■ Source excerpt
Reputation: 1779
The data set that I am using is too large to fit into memory to do computations. To circumvent this issue, I am doing the computations in batches and again saving the results to file.
The problem that I have is that my last batch will not be saved to my H5py file, almost certainly because the ending batch size differs from all the previous. Is there any way I can get chunks
to be more flexible?
Consider the following MWE:
import h5py
import numpy as np
import pandas as pd
from more_tools import chunked
df = pd.DataFrame({'data': np.random.random(size=113)})
chunk_size = 10
index_chunks = chunked(df.index, chunk_size)
with h5py.File('SO.h5', 'w') as f:
dset = f.create_dataset('test', shape=(len(df), ), maxshape=(None, ), chunks=True, dtype=np.float32)
for step, i in enumerate(index_chunks):
temp_df = df.iloc[i]
dset = f['test']
start = step*len(i)
dset[start:start+len(i)] = temp_df['data']
dset.attrs['last_index'] = (step+1)*len(i)
# check data
with h5py.File('SO.h5', 'r') as f:
print('last entry:', f['test'][-10::]) # yields 3 empty values because it did not match the usual batch size
Upvotes: 1
Views: 319
Reputation: 114230
Your indexing is wrong. step, i
goes like this:
0, 0 ... 9
1, 10 ... 19
2, 20 ... 29
...
9, 90 ... 99
10, 100 ... 109
11, 110 ... 112
For step == 11
, len(i) == 3
. That makes start = step * len(i)
into 11 * 3 == 33
, while you're expecting 11 * 10 == 110
. You're simply writing to the wrong location. If you inspect the data in the fourth chunk, you will likely find that the fourth, fifth and sixth elements are overwritten by the missing data.
Here is a possible workaround:
last = 0
for step, i in enumerate(index_chunks):
temp_df = df.iloc[i]
dset = f['test']
first = last
last = first + len(i)
dset[first:last] = temp_df['data']
dset.attrs['last_index'] = last
Upvotes: 1

■ Data to process
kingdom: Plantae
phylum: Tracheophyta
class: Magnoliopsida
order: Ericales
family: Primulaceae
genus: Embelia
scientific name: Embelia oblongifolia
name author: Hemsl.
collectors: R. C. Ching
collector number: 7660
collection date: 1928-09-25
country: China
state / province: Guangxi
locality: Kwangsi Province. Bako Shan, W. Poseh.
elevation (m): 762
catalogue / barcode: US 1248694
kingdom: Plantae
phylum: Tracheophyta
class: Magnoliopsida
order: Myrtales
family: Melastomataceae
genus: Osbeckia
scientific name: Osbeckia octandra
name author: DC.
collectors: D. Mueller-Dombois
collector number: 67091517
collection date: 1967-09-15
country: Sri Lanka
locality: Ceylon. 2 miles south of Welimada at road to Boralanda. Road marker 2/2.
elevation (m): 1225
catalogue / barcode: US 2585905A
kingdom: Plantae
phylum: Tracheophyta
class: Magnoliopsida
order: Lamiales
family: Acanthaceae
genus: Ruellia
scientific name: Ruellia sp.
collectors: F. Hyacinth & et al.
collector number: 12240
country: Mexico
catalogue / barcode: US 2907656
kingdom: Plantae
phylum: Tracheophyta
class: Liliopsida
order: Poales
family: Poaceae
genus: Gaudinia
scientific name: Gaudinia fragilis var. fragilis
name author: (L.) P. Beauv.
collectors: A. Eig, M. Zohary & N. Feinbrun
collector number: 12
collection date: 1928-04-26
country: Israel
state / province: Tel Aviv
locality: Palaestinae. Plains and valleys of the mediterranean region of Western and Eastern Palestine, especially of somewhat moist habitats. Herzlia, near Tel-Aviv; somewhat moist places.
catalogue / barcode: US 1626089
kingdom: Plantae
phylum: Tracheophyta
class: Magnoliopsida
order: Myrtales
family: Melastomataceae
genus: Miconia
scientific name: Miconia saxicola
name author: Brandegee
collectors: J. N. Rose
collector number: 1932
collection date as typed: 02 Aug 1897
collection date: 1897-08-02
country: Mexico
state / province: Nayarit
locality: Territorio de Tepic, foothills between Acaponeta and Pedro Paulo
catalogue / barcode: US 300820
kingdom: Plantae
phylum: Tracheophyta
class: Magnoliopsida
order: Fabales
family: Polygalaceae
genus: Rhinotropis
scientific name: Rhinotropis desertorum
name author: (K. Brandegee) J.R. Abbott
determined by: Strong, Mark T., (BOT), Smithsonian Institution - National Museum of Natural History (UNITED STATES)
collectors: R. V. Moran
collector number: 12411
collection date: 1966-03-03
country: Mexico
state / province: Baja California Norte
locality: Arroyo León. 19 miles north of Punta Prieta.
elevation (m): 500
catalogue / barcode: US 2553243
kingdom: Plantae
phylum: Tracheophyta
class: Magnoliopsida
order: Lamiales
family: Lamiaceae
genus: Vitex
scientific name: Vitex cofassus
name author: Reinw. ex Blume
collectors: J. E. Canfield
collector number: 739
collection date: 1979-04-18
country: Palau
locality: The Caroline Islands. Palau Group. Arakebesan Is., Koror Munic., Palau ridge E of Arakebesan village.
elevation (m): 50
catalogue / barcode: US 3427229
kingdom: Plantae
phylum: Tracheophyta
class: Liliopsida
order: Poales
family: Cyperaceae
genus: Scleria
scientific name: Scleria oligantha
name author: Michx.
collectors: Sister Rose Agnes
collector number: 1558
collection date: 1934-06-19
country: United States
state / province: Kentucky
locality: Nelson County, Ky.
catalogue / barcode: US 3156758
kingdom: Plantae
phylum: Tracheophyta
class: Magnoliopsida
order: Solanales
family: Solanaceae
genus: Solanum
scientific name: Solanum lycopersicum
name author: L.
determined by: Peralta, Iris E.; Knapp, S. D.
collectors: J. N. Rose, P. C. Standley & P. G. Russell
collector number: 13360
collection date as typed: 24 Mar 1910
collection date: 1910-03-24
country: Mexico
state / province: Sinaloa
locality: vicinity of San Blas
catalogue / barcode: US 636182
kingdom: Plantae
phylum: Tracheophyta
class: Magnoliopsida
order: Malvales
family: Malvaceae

■ Request 1
In the h5py batching thread, what does start evaluate to at step 11 in the original code, and what value was expected?
■ Request 2
Rewrite the entries starting at the line containing "collection date: 1967-09-15" and ending at the line containing "state / province: Tel Aviv", switching "country" to "nation" and leaving all else unchanged.

■ Right answer 1
It evaluates to 33 (11 * 3), while 110 (11 * 10) was expected.

■ Right answer 2
collection date: 1967-09-15
nation: Sri Lanka
locality: Ceylon. 2 miles south of Welimada at road to Boralanda. Road marker 2/2.
elevation (m): 1225
catalogue / barcode: US 2585905A
kingdom: Plantae
phylum: Tracheophyta
class: Magnoliopsida
order: Lamiales
family: Acanthaceae
genus: Ruellia
scientific name: Ruellia sp.
collectors: F. Hyacinth & et al.
collector number: 12240
nation: Mexico
catalogue / barcode: US 2907656
kingdom: Plantae
phylum: Tracheophyta
class: Liliopsida
order: Poales
family: Poaceae
genus: Gaudinia
scientific name: Gaudinia fragilis var. fragilis
name author: (L.) P. Beauv.
collectors: A. Eig, M. Zohary & N. Feinbrun
collector number: 12
collection date: 1928-04-26
nation: Israel
state / province: Tel Aviv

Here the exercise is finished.